Les examens urodynamiques peuvent déterminer la nature de l’anomalie sphinctérienne ou détrusorienne afin :
▪ d’identifier ceux des patients qui sont à risque de lésion du haut appareil ;
▪ de formuler les meilleures stratégies pour permettre une vidange correcte de la vessie et la continence, et pour réduire les épisodes d’infections urinaires autonomes et de dysréflexie autonome.
Beaucoup de patients avec troubles neurologiques ne présentent ni symptômes ni signes physiques jusqu’à ce qu’une atteinte significative du haut appareil ou du détrusor soit présente. Fréquemment, les constatations urodynamiques de ce groupe de patients sont mal corrélées avec l’examen neurologique, ce pourquoi les constatations de l’examen neurologique ne suffisent pas à la planification de la prise en charge urologique. Aussi, tous les patients avec trouble neurologique atteignant ou susceptible d’atteindre le bas appareil urinaire devraient bénéficier d’une évaluation urodynamique précocement pour bien caractériser le fonctionnement urinaire et planifier la prise en charge. Un suivi urodynamique ultérieur peut être utile pour déterminer le succès d’une intervention et l’étendue de tout changement de la fonction du bas appareil urinaire.
L’évaluation d’un trouble du bas appareil urinaire n’est pas différente de celle chez des patients neurologiques, comportant un relevé de l’histoire de la maladie, l’examen, les catalogues mictionnels, la débitmétrie et la cystomanométrie (± EMG). Cependant, l’interprétation est souvent plus complexe et il existe des risques spécifiques comme la dysréflexie autonome ; aussi, les examens seront au mieux réalisés dans des centres spécialisés disposant de la vidéo-urodynamique. Il faut garder à l’esprit que des patients avec vessie neurogène peuvent aussi souffrir des mêmes troubles urinaires que le reste de la population, comme une obstruction sous-vésicale d’origine prostatique, et que cela peut compliquer l’évaluation et le traitement. La prise en charge doit être faite à la mesure de chaque patient en fonction du profil de la dysfonction et d’un plan de suivi ; d’autres examens pertinents (fonction rénale, échographie) et un suivi urodynamique peuvent être utiles.
Hyperactivité détrusorienne (had) neurogène et hyperactivité sphinctérienne (DVS)

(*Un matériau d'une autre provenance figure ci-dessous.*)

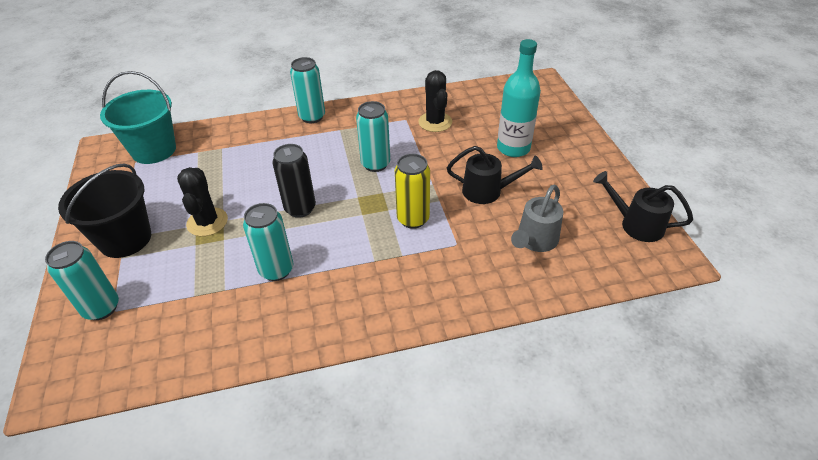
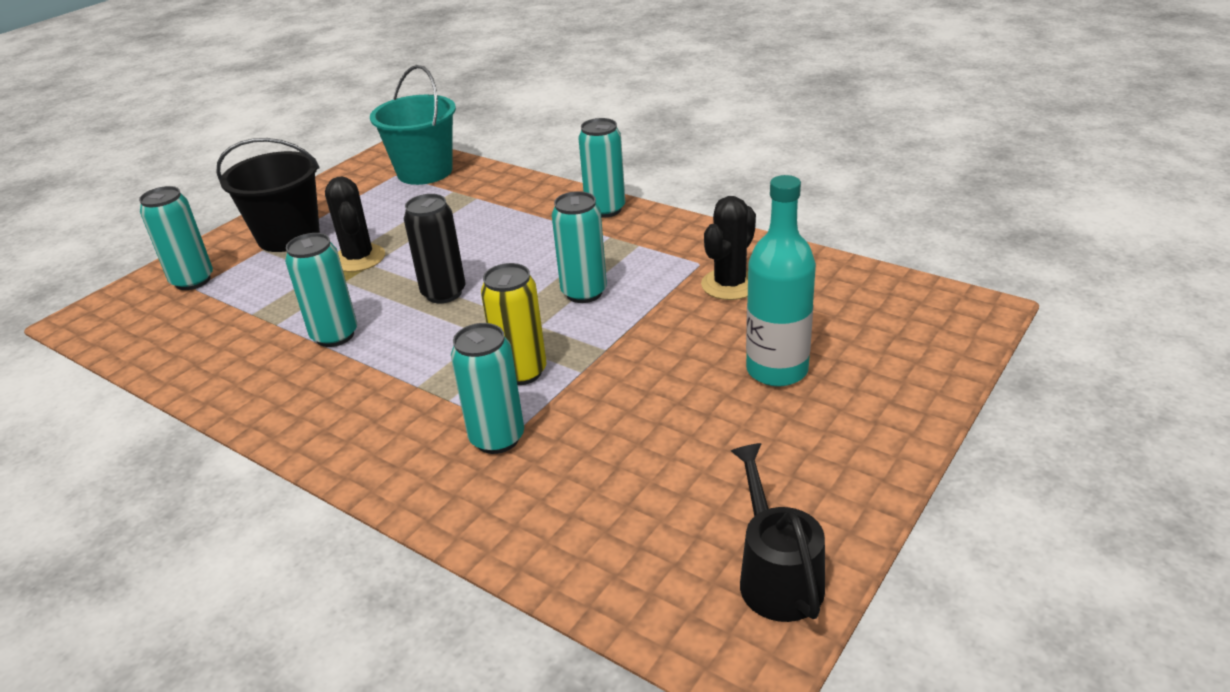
camera: 50 degrees right, 10 degrees down
black cactus [177,167,228,236] -> black cactus turned 60 degrees counterclockwise [325,177,385,272]
black watering can [447,146,543,204] -> none
grey watering can [511,185,563,252] -> none
none -> turquoise can [451,323,524,454]

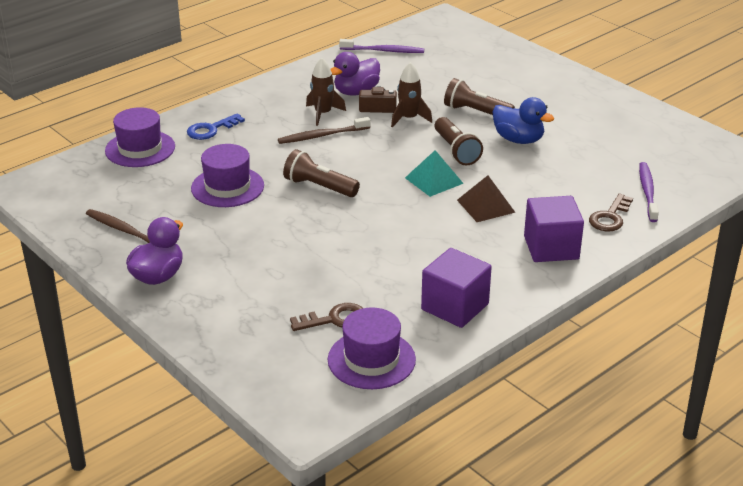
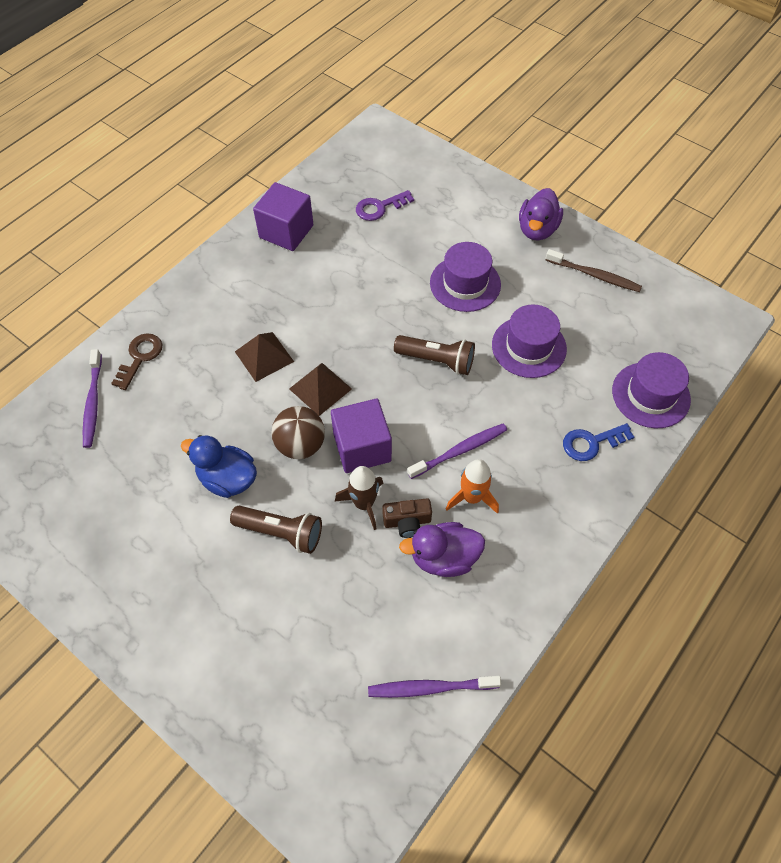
camera: 170 degrees right, 25 degrees up
blue key [187,113,245,140] -> blue key turned 150 degrees counterclockwise [563,423,634,461]
brown toothbrush [278,117,371,144] -> purple toothbrush [407,423,507,479]
brown key [290,303,363,331] -> purple key [356,190,414,221]
brown rocket [306,58,346,126] -> orange rocket [446,459,499,514]
purple hat [328,307,416,389] -> purple hat moved to [430,242,501,312]
purple duck [331,52,380,96] -> purple duck turned 135 degrees counterclockwise [399,522,485,577]
turquoise pyramid [405,150,464,197] -> brown pyramid [289,363,352,416]
brown flashlight [435,117,483,165] -> brown ball [271,406,325,459]
purple cube [524,196,584,262] -> purple cube moved to [331,399,392,473]

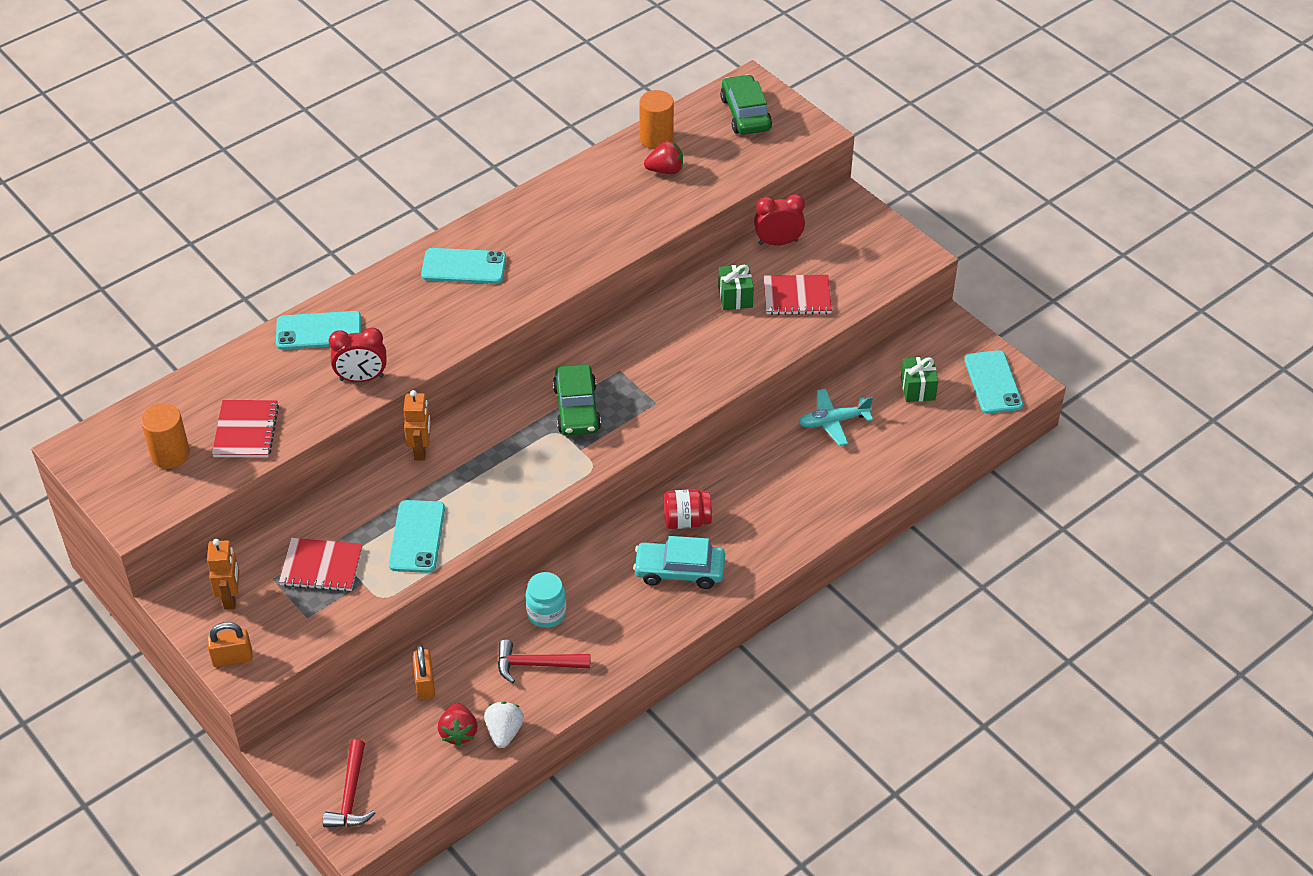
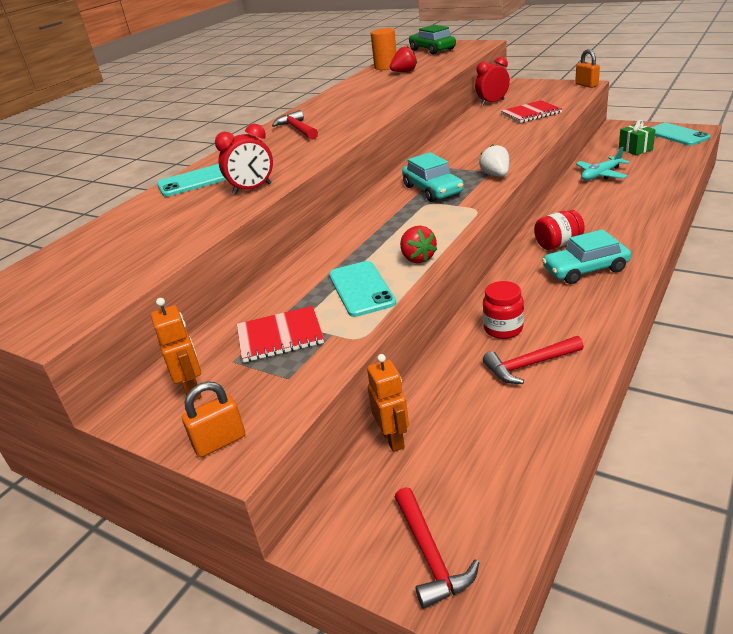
camera: 15 degrees left, 15 degrees down
orange cylinder [141,403,190,469] -> none
red notebook [212,400,279,458] -> none
orange robot [403,390,431,461] -> orange robot moved to [367,354,409,452]
orange padlock [412,645,435,700] -> orange padlock moved to [575,49,600,88]
turquoise phone [421,248,506,284] -> red hammer [272,110,318,140]
red strawberry [438,703,478,746] -> red strawberry moved to [400,226,437,263]
white strawberry [484,702,524,748] -> white strawberry moved to [479,144,509,177]
turquoise jar [526,572,566,628] -> red jar [483,281,524,339]
green car [553,364,601,436] -> turquoise car [402,152,464,202]
green gift [718,264,754,310] -> none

La présence à la fois d’une HAD neurogène et d’une hyperactivité sphinctérienne est une situation urodynamique particulièrement périlleuse et, en règle, ces patients avec un appareil sous-vésical compétent et une pression prémictionnelle de 40 cmH2O ou plus sont très à risque de développer des problèmes du haut appareil urinaireAppareil urinairetroubles neurogènes de la vessie dus au retentissement de pression, bien qu’il ne faille pas considérer de valeur absolue et que des lésions puissent apparaître pour des valeurs plus basses (figure 9.1). Si ce schéma pathologique est présent, alors la préservation de la fonction rénale est de toute première importance ; cela nécessite tout à la fois le contrôle de l’HAD neurogène et de l’hyperactivité sphinctérienne.